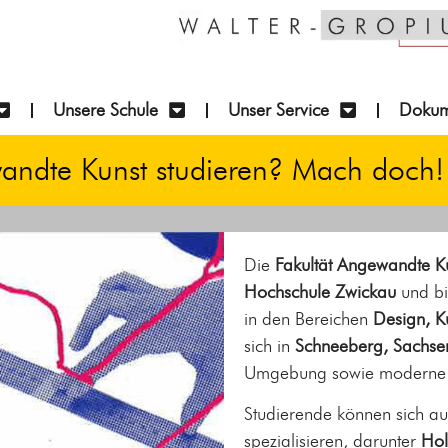
Unsere Schule
Unser Service
Dokum
andte Kunst studieren? Mach doch!
Die
Fakultät Angewandte K
Hochschule Zwickau
und bi
in den Bereichen
Design, Ku
sich in
Schneeberg, Sachse
Umgebung sowie moderne A
Studierende können sich au
spezialisieren, darunter
Hol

WORK REQUEST:
In the material above, find the line with "Schneeberg, Sachse"; then retype it and every line after it through the last, exactly as written.

TASK SOLUTION:
Schneeberg, Sachse
Umgebung sowie moderne A
Studierende können sich au
spezialisieren, darunter
Hol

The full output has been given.